Kepastian hukum dalam penerapan hukum pada peristiwa konkret tersebut berakhir ketika telah dijatuhkan putusan pengadilan yang telah memperoleh kekuatan hukum tetap dan putusan terakhir dan mengikat berada pada putusan perkara pada tingkat kasasi. Putusan MA RI pada tingkat kasasi wajib segera dieksekusi tanpa penundaan oleh penuntut yang mewakili negara.
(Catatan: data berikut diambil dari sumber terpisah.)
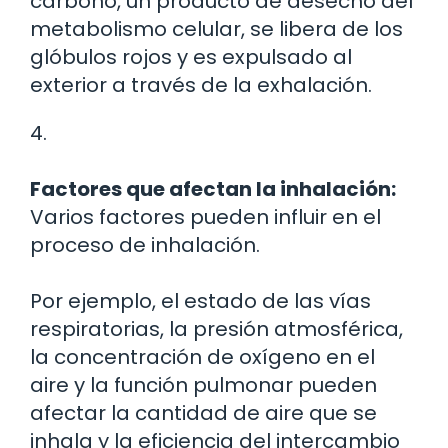
carbono, un producto de desecho del
metabolismo celular, se libera de los
glóbulos rojos y es expulsado al
exterior a través de la exhalación.
4.
Factores que afectan la inhalación:
Varios factores pueden influir en el
proceso de inhalación.
Por ejemplo, el estado de las vías
respiratorias, la presión atmosférica,
la concentración de oxígeno en el
aire y la función pulmonar pueden
afectar la cantidad de aire que se
inhala y la eficiencia del intercambio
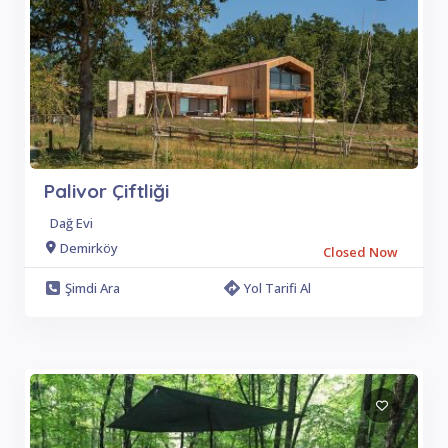
Palivor Çiftliği
Dağ Evi
Demirköy
Closed Now
Şimdi Ara
Yol Tarifi Al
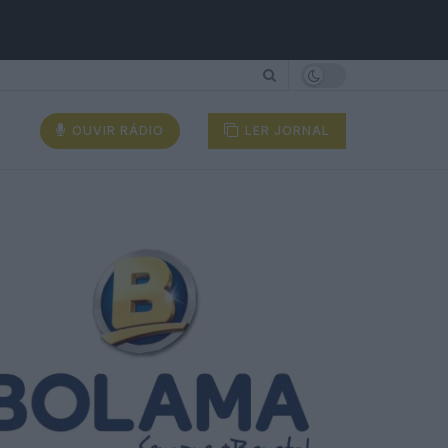
OUVIR RÁDIO
LER JORNAL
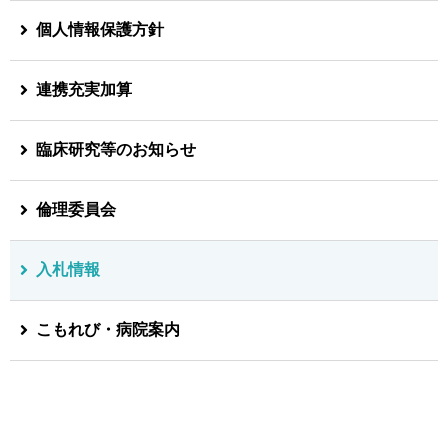
個人情報保護方針
連携充実加算
臨床研究等のお知らせ
倫理委員会
入札情報
こもれび・病院案内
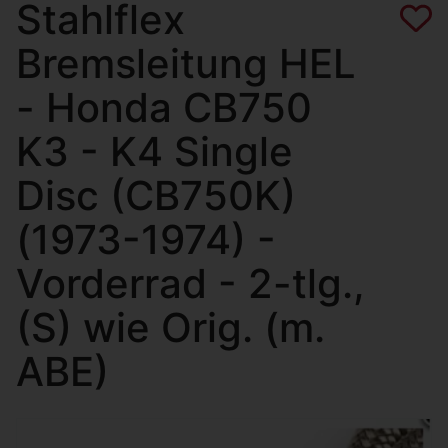
Stahlflex
Bremsleitung HEL
- Honda CB750
K3 - K4 Single
Disc (CB750K)
(1973-1974) -
Vorderrad - 2-tlg.,
(S) wie Orig. (m.
ABE)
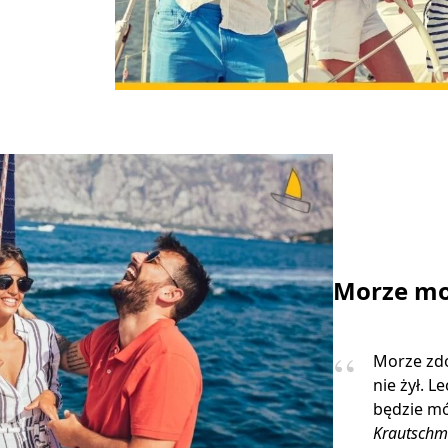
Morze mo
Morze zdo
nie żył. L
będzie mó
Krautschm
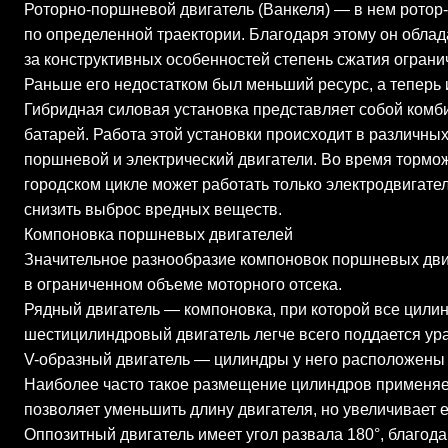
Роторно-поршневой двигатель (Ванкеля) — в нем ротор-
по определенной траектории. Благодаря этому он обла
за конструктивных особенностей степень сжатия ограни
Раньше его недостатком был меньший ресурс, а теперь 
Гибридная силовая установка представляет собой комби
батарей. Работа этой установки происходит в различны
поршневой и электрический двигатели. Во время тормо
городском цикле может работать только электродвигател
снизить выброс вредных веществ.
Компоновка поршневых двигателей
Значительное разнообразие компоновок поршневых дви
в ограниченном объеме моторного отсека.
Рядный двигатель — компоновка, при которой все цили
шестицилиндровый двигатель легче всего поддается ур
V-образный двигатель — цилиндры у него расположены в
Наиболее часто такое размещение цилиндров применяет
позволяет уменьшить длину двигателя, но увеличивает е
Оппозитный двигатель имеет угол развала 180°, благода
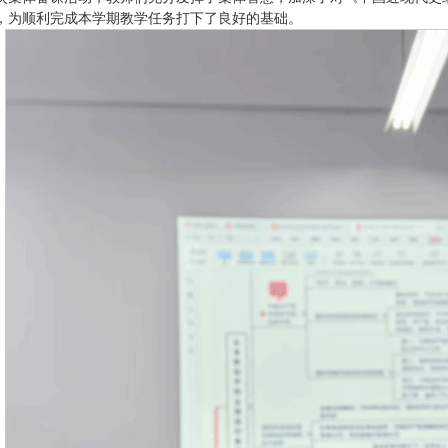
，为顺利完成本学期教学任务打下了良好的基础。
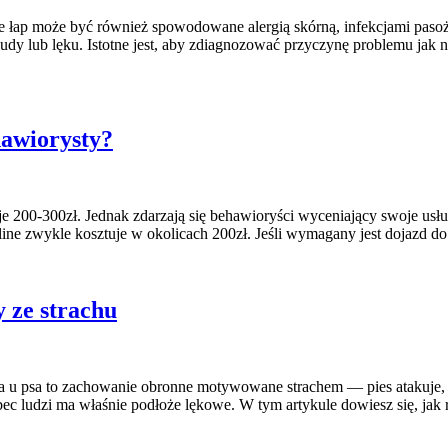
anie łap może być również spowodowane alergią skórną, infekcjami pa
y lub lęku. Istotne jest, aby zdiagnozować przyczynę problemu jak 
ehawiorysty?
uje 200-300zł. Jednak zdarzają się behawioryści wyceniający swoje us
 online zwykle kosztuje w okolicach 200zł. Jeśli wymagany jest dojaz
y ze strachu
a u psa to zachowanie obronne motywowane strachem — pies atakuje, b
c ludzi ma właśnie podłoże lękowe. W tym artykule dowiesz się, jak 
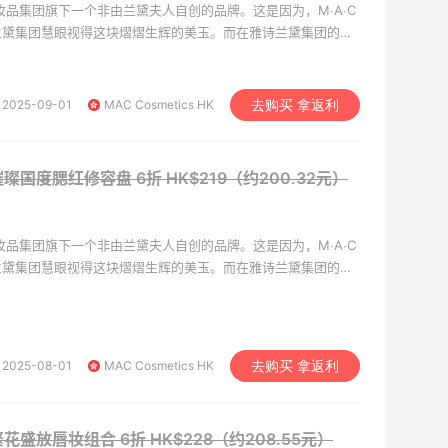
妆品集团旗下一个非由兰黛夫人自创的品牌。这是因为，M∙A∙C
兰黛集团慧眼视得这块熠熠生辉的美玉。而在雅诗兰黛集团的协
的优异特质才得以被发掘、散播，从北美地区远扬至欧亚各国。
2025-09-01
MAC Cosmetics HK
去购买 拿返利
可璀璨国度腮红修容盘
6折 HK$219（约200.32元）
妆品集团旗下一个非由兰黛夫人自创的品牌。这是因为，M∙A∙C
兰黛集团慧眼视得这块熠熠生辉的美玉。而在雅诗兰黛集团的协
的优异特质才得以被发掘、散播，从北美地区远扬至欧亚各国。
2025-08-01
MAC Cosmetics HK
去购买 拿返利
可繁花盛放唇妆组合
6折 HK$228（约208.55元）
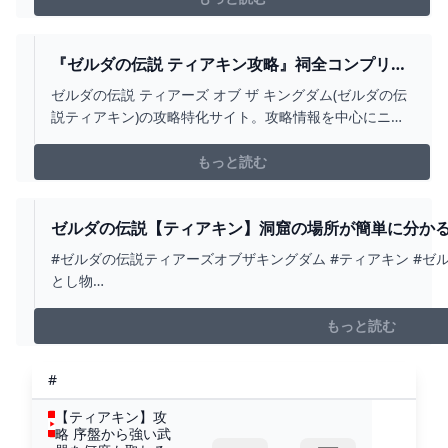
2017年3月発売の「ブレス
『ゼルダの伝説 ティアキン攻略』祠全コンプリー
トは桜巡りで洞窟回っていればついでに終わる
ゼルダの伝説 ティアーズ オブ ザ キングダム(ゼルダの伝
な。 ゲーム特化速報！
説ティアキン)の攻略特化サイト。攻略情報を中心にニュ
ース、まとめ、考察、談義、イベント情報などを掲載。
『ゼルダの伝説 ティアキン攻略』祠全コンプリートは桜
もっと読む
巡りで洞窟回っていればついでに終わるな。
ゼルダの伝説【ティアキン】洞窟の場所が簡単に分かる
けるのが楽になるかも？ - YOUTUBE
#ゼルダの伝説ティアーズオブザキングダム #ティアキン #ゼル
とし物
★Twitter★https://twitter.com/ULF829829★Instagram★http
★Tik Tok★https://www....
もっと読む
#
【ティアキン】攻
略 序盤から強い武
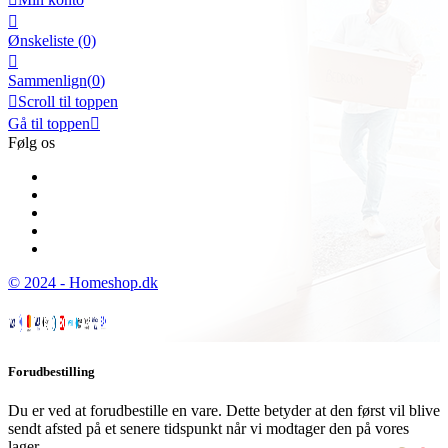

Ønskeliste
(0)

Sammenlign(
0
)

Scroll til toppen
Gå til toppen

Følg os
© 2024 - Homeshop.dk
Forudbestilling
Du er ved at forudbestille en vare. Dette betyder at den først vil blive
sendt afsted på et senere tidspunkt når vi modtager den på vores
lager.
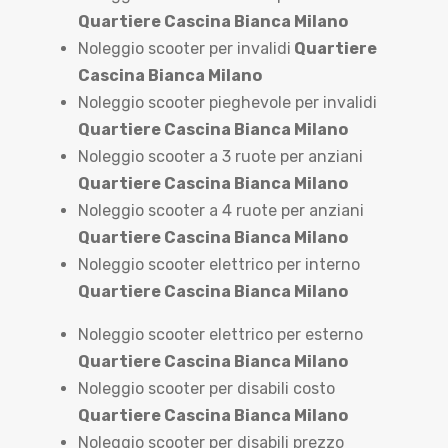
Quartiere Cascina Bianca Milano
Noleggio scooter per invalidi
Quartiere
Cascina Bianca Milano
Noleggio scooter pieghevole per invalidi
Quartiere Cascina Bianca Milano
Noleggio scooter a 3 ruote per anziani
Quartiere Cascina Bianca Milano
Noleggio scooter a 4 ruote per anziani
Quartiere Cascina Bianca Milano
Noleggio scooter elettrico per interno
Quartiere Cascina Bianca Milano
Noleggio scooter elettrico per esterno
Quartiere Cascina Bianca Milano
Noleggio scooter per disabili costo
Quartiere Cascina Bianca Milano
Noleggio scooter per disabili prezzo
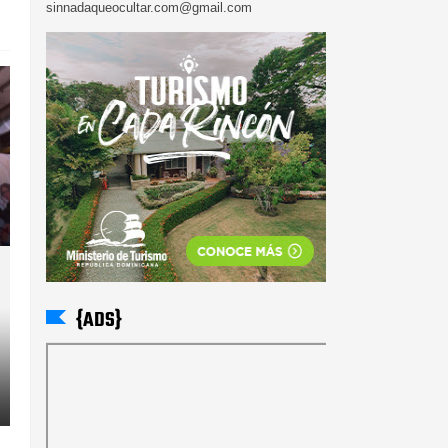
sinnadaqueocultar.com@gmail.com
{ADS}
Pada titik inilah dapat dikatakan bahwa telah dipenuhi cita kepastian hukum karena telah timbul implikasi hukum, yaitu perubahan status hukum terdakwa menjadi terpidana, dan implikasinya baik di bidang sosial, ekonomi, maupun politik, yang berbeda dibandingkan dengan seorang terdakwa, implikasi tersebut melekat sepanjang hidupnya.

Pembentuk UU KUHAP 1981sangat bijaksanadanmempertimbangkan sila perikemanusiaan yang adil dan beradab serta keadilan sosial bagi warga negaranya termasuk terpidana, yaitu dengan dimasukkannya upaya hukum peninjauan kembali (PK) sebagai upaya hukum luar biasa. Keluarbiasaan upaya hukum ini adalah pertama, dapat diajukan setiap saat oleh terpidana (bukan terdakwa!) selama yang bersangkutan menjalani hukuman di dalam penjara dan hanya diberikan kepada terpidana atau ahli warisnya, tidak terhadap negara yang diwakili penuntut.

Status keluarbiasaan upaya hukum PK tersebut mencerminkan bahwa kepastian hukum dalam proses peradilan pidana di Indonesia telah selesai seketika putusan pengadilan pada tingkat kasasi dijatuhkan, sekalipun dengan irah-irah ”Demi Keadilan Berdasarkan Ketuhanan Yang Maha Esa”. Selain itu, hak negara diwakili penuntut telah selesai dan tuntas dengan jatuhnya vonis pengadilan yang memperoleh kekuatan hukum tetap dan terpidana menjalani hukumannya. Posisi pembentuk UU KUHAP 1981 yang tetap bersikukuh memasukkan upaya hukum luar biasa PK, menurut pendapat saya, sangat manusiawi karena para hakim sebagai manusia tidak terlepas dari kekeliruan yang berimplikasi terhadap nasib sesamanya.

Celah upaya hukum PK dalam konteks sistem hukum acara pidana Indonesia justru memberi ruang pencarian dan penemuan cita keadilan sesuai dengan harkat martabat manusia sekalipun dalam status terpidana. Proses mencari dan menemukan keadilan hukum bagi setiap orang—termasuk terpidana— adalah proses panjang tidak mengenal bahkan tidak boleh dibatasi oleh waktu. Apalagi, pembatasan dimaksud hanya bersifat administratif dan teknis semata-mata terkait beban kerja MA RI karena hak untuk mencari dan menemukan keadilan merupakan hak asasi paling utama dibandingkan dengan hak-hak asasi lainnya yang telah dijamin di dalam UUD 1945 dan ICCPR. Kekhawatiran bahwa putusan MKRI dalam perkara Uji Materi ketentuan Pasal 268 ayat (3) akan menyebabkan PK diajukan berulang-ulang adalah pikiran yang sangat naif karena tidak serta-merta diloloskan dan masih ada pembatasan-pembatasan sebagaimana tercantum dalam Pasal 263 ayat (1) KUHAP; dan hal tersebut tidak mudah!